Selon des chiffres du Ministère de la santé, début 2023, plus de 700 000 patients en affection de longue durée (ALD) n’avaient plus de médecin traitant. Pour ces patients et tout particulièrement pour ceux qui vivent dans des déserts médicaux, le recours à la téléconsultation est devenu la seule solution pour échanger avec un professionnel de santé. L’article 29 qui va limiter à trois jours, les arrêts prescrits en téléconsultation, constituera pour ces populations une perte de chance extrêmement grave.
Les patients n’auront, dès lors, pas d’autre solution que de devoir rechercher un médecin qui acceptera de les recevoir. Ils seront, en outre, contraints de justifier le recours à ce tiers, via la fourniture de « justificatifs », dont la rédaction actuelle du texte ne précise pas ce qu’ils pourraient être. Un tel dispositif n’est tout simplement pas envisageable pour des personnes atteintes de cancer gravement affaiblies par les traitements. A l’heure où de plus en plus de Français connaissent des difficultés d’accès au soin, la Ligue contre le cancer estime que de telles disparités de prise en charge, n’ont pas leur place dans une politique de santé ambitieuse qui se doit d’assurer une égalité d’accès aux soins pour tous, partout.

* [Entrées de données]
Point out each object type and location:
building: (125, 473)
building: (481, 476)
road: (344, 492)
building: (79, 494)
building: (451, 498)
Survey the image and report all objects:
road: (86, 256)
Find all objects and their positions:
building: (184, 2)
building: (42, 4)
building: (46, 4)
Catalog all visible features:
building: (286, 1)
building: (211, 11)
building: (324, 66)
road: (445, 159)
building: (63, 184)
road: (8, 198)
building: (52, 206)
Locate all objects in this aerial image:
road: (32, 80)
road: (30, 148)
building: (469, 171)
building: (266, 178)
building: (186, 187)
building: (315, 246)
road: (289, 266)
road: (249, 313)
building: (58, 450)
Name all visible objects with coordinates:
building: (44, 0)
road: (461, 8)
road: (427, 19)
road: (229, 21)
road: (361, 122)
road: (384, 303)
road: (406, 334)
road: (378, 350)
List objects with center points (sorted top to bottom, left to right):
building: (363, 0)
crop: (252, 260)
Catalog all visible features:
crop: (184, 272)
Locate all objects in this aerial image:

* [CONSIGNE DE TRAVAIL A]
Relevez toutes les catégories de personnes que l'extrait présente comme pénalisées ou en difficulté d'accès aux soins.
* [CONSIGNE DE TRAVAIL B]
Répondez aux questions suivantes d'après l'extrait :
(i) Selon le Ministère de la santé, combien de patients en ALD n'avaient plus de médecin traitant début 2023 ?
(ii) À combien de jours l'article 29 limite-t-il les arrêts prescrits en téléconsultation ?
(iii) Quelle organisation estime que de telles disparités de prise en charge n'ont pas leur place dans une politique de santé ambitieuse ?

* [RÉPONSE A]
- Les patients en affection de longue durée (ALD) sans médecin traitant
- Les patients qui vivent dans des déserts médicaux
- Les personnes atteintes de cancer gravement affaiblies par les traitements
- Les Français qui connaissent des difficultés d'accès au soin

* [RÉPONSE B]
(i) Plus de 700 000
(ii) Trois jours
(iii) La Ligue contre le cancer